The sheets were starchy and cool against her skin and the mattress was firm, but it felt like the finest feather down. Outside she could hear the growing hiss of the morning traffic as people made their way into work. It struck her as odd that, here she was, lying in a nondescript corporate hotel room in New Jersey, contemplating a journey that would ultimately take her to the Garden of Eden. The idea seemed absurd, like calling up a travel agent and trying to book a flight to Mordor. In her rather vague religious upbringing she had assumed that the creation story and the Garden of Eden were legends. It had never occurred to her that they might be real.

She reached over to the nightstand and pulled open the drawer, curiosity outweighing her exhaustion. Sure enough, it contained a copy of the Gideon Bible, the only book you could find in every hotel room in America. She opened it to Genesis and scanned the first few pages, the onionskin paper feeling much too flimsy to carry the weight of the words printed on it. Then, in the tenth verse of the second chapter she came across something very interesting: And a river went out of Eden to water the garden; and from thence it was parted, and became into four heads. The name of the first is Pison: that is it which compasseth the whole land of Hav’ilah, where there is gold; And the gold of that land is good: there is bdellium and the onyx stone. And the name of the second river is Gihon: the same is it that compasseth the whole land of Ethiopia. And the name of the third river is Hid’dekel: that is it which goeth toward the east of Assyria. And the fourth river is Euphra’tes.
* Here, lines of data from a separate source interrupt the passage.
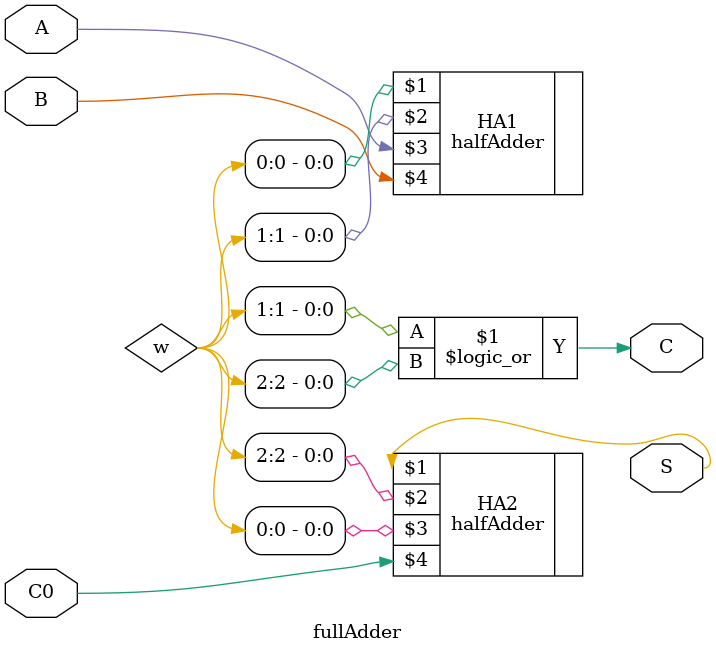
<source format=v>
module fullAdder(S, C, A, B, C0);

input A, B, C0;
output S, C;
wire [2:0]w;

halfAdder HA1(w[0], w[1], A, B);
halfAdder HA2(S, w[2], w[0], C0);

assign C = w[1]||w[2];

endmodule

</source>
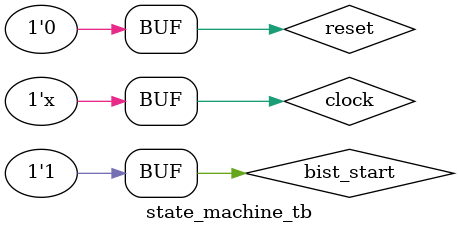
<source format=v>
`timescale 1ns / 1ps

module state_machine_tb;

    reg clock, reset, bist_start;
    wire mode, bist_end, init, running, finish;

    state_machine state_machine(
        .clock(clock),
        .reset(reset),
        .bist_start(bist_start)
    );

    initial begin
        clock = 0;
        reset = 1;
        bist_start = 0;
    end

    always
        #50 clock = !clock;

    initial
        begin
        #100 reset = 0;
        #100 bist_start = 1;
        end

endmodule
</source>
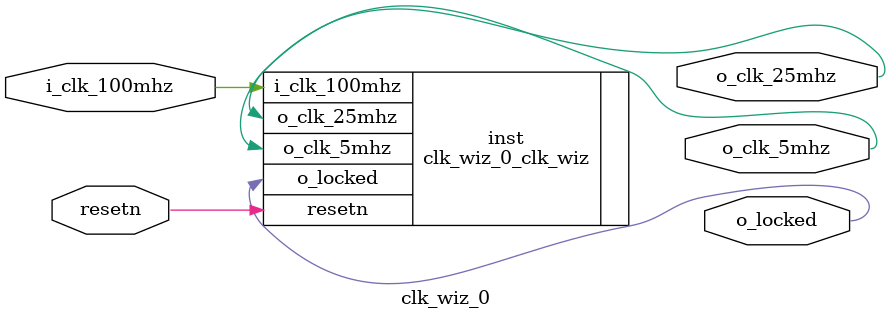
<source format=v>


`timescale 1ps/1ps

(* CORE_GENERATION_INFO = "clk_wiz_0,clk_wiz_v6_0_5_0_0,{component_name=clk_wiz_0,use_phase_alignment=true,use_min_o_jitter=false,use_max_i_jitter=false,use_dyn_phase_shift=false,use_inclk_switchover=false,use_dyn_reconfig=false,enable_axi=0,feedback_source=FDBK_AUTO,PRIMITIVE=MMCM,num_out_clk=2,clkin1_period=10.000,clkin2_period=10.000,use_power_down=false,use_reset=true,use_locked=true,use_inclk_stopped=false,feedback_type=SINGLE,CLOCK_MGR_TYPE=NA,manual_override=false}" *)

module clk_wiz_0 
 (
  // Clock out ports
  output        o_clk_5mhz,
  output        o_clk_25mhz,
  // Status and control signals
  input         resetn,
  output        o_locked,
 // Clock in ports
  input         i_clk_100mhz
 );

  clk_wiz_0_clk_wiz inst
  (
  // Clock out ports  
  .o_clk_5mhz(o_clk_5mhz),
  .o_clk_25mhz(o_clk_25mhz),
  // Status and control signals               
  .resetn(resetn), 
  .o_locked(o_locked),
 // Clock in ports
  .i_clk_100mhz(i_clk_100mhz)
  );

endmodule

</source>
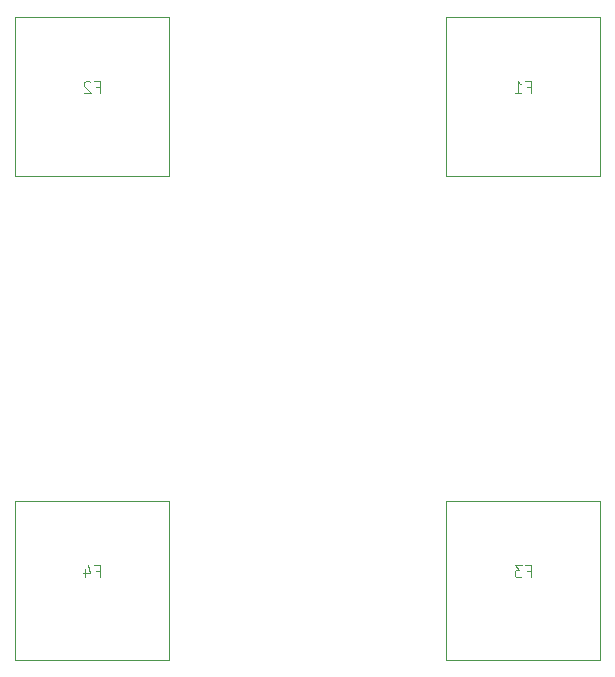
<source format=gbr>
%TF.GenerationSoftware,KiCad,Pcbnew,9.0.6*%
%TF.CreationDate,2026-01-10T14:45:50+11:00*%
%TF.ProjectId,power-expander,706f7765-722d-4657-9870-616e6465722e,rev?*%
%TF.SameCoordinates,Original*%
%TF.FileFunction,Legend,Bot*%
%TF.FilePolarity,Positive*%
%FSLAX46Y46*%
G04 Gerber Fmt 4.6, Leading zero omitted, Abs format (unit mm)*
G04 Created by KiCad (PCBNEW 9.0.6) date 2026-01-10 14:45:50*
%MOMM*%
%LPD*%
G01*
G04 APERTURE LIST*
%ADD10C,0.100000*%
G04 APERTURE END LIST*
D10*
X90333333Y-89933609D02*
X90666666Y-89933609D01*
X90666666Y-90457419D02*
X90666666Y-89457419D01*
X90666666Y-89457419D02*
X90190476Y-89457419D01*
X89904761Y-89457419D02*
X89285714Y-89457419D01*
X89285714Y-89457419D02*
X89619047Y-89838371D01*
X89619047Y-89838371D02*
X89476190Y-89838371D01*
X89476190Y-89838371D02*
X89380952Y-89885990D01*
X89380952Y-89885990D02*
X89333333Y-89933609D01*
X89333333Y-89933609D02*
X89285714Y-90028847D01*
X89285714Y-90028847D02*
X89285714Y-90266942D01*
X89285714Y-90266942D02*
X89333333Y-90362180D01*
X89333333Y-90362180D02*
X89380952Y-90409800D01*
X89380952Y-90409800D02*
X89476190Y-90457419D01*
X89476190Y-90457419D02*
X89761904Y-90457419D01*
X89761904Y-90457419D02*
X89857142Y-90409800D01*
X89857142Y-90409800D02*
X89904761Y-90362180D01*
X90333333Y-48933609D02*
X90666666Y-48933609D01*
X90666666Y-49457419D02*
X90666666Y-48457419D01*
X90666666Y-48457419D02*
X90190476Y-48457419D01*
X89285714Y-49457419D02*
X89857142Y-49457419D01*
X89571428Y-49457419D02*
X89571428Y-48457419D01*
X89571428Y-48457419D02*
X89666666Y-48600276D01*
X89666666Y-48600276D02*
X89761904Y-48695514D01*
X89761904Y-48695514D02*
X89857142Y-48743133D01*
X53833333Y-48933609D02*
X54166666Y-48933609D01*
X54166666Y-49457419D02*
X54166666Y-48457419D01*
X54166666Y-48457419D02*
X53690476Y-48457419D01*
X53357142Y-48552657D02*
X53309523Y-48505038D01*
X53309523Y-48505038D02*
X53214285Y-48457419D01*
X53214285Y-48457419D02*
X52976190Y-48457419D01*
X52976190Y-48457419D02*
X52880952Y-48505038D01*
X52880952Y-48505038D02*
X52833333Y-48552657D01*
X52833333Y-48552657D02*
X52785714Y-48647895D01*
X52785714Y-48647895D02*
X52785714Y-48743133D01*
X52785714Y-48743133D02*
X52833333Y-48885990D01*
X52833333Y-48885990D02*
X53404761Y-49457419D01*
X53404761Y-49457419D02*
X52785714Y-49457419D01*
X53833333Y-89933609D02*
X54166666Y-89933609D01*
X54166666Y-90457419D02*
X54166666Y-89457419D01*
X54166666Y-89457419D02*
X53690476Y-89457419D01*
X52880952Y-89790752D02*
X52880952Y-90457419D01*
X53119047Y-89409800D02*
X53357142Y-90124085D01*
X53357142Y-90124085D02*
X52738095Y-90124085D01*
%TO.C,F3*%
X96500000Y-84000000D02*
X83500000Y-84000000D01*
X83500000Y-97500000D01*
X96500000Y-97500000D01*
X96500000Y-84000000D01*
%TO.C,F1*%
X96500000Y-43000000D02*
X83500000Y-43000000D01*
X83500000Y-56500000D01*
X96500000Y-56500000D01*
X96500000Y-43000000D01*
%TO.C,F2*%
X60000000Y-43000000D02*
X47000000Y-43000000D01*
X47000000Y-56500000D01*
X60000000Y-56500000D01*
X60000000Y-43000000D01*
%TO.C,F4*%
X60000000Y-84000000D02*
X47000000Y-84000000D01*
X47000000Y-97500000D01*
X60000000Y-97500000D01*
X60000000Y-84000000D01*
%TD*%
M02*

</source>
This legendary story was actually peppered with the names of real, modern-day places: Ethiopia, Assyria, Euphrates. She had always seen the story of man’s fall as something of a parable, a metaphor for grander theological ideas. Now she read it straight, a true account of exile, a tale so rapid and terrible that man had already been banished from paradise before the end of the next chapter. Therefore the Lord God sent him forth from the garden of Eden, to till the ground from whence he was taken. So he drove out the man; and he placed at the east of the garden of Eden Cherubims, and a flaming sword which turned every which way, to keep the way of the tree of life.

Liv took her notebook and turned to a new page. She wrote down all the place names mentioned in Genesis that still existed, then studied the list. She added Al-Hillah, the place the tablet had been found, then Eden. She stared at what she had just written, still having difficulty comprehending that Eden might be a place every bit as real as the others. She added several question marks next to it before reading on, looking for further clues that might point her to where her destiny might lie. But in the end, the richness of the language and her own tiredness took hold. Halfway through chapter four, shortly after Cain slew Abel, her eyes drooped and the book slipped from her hand, her head full of columns of fire and modern rivers flowing out of an ancient land that was filled with gold and onyx.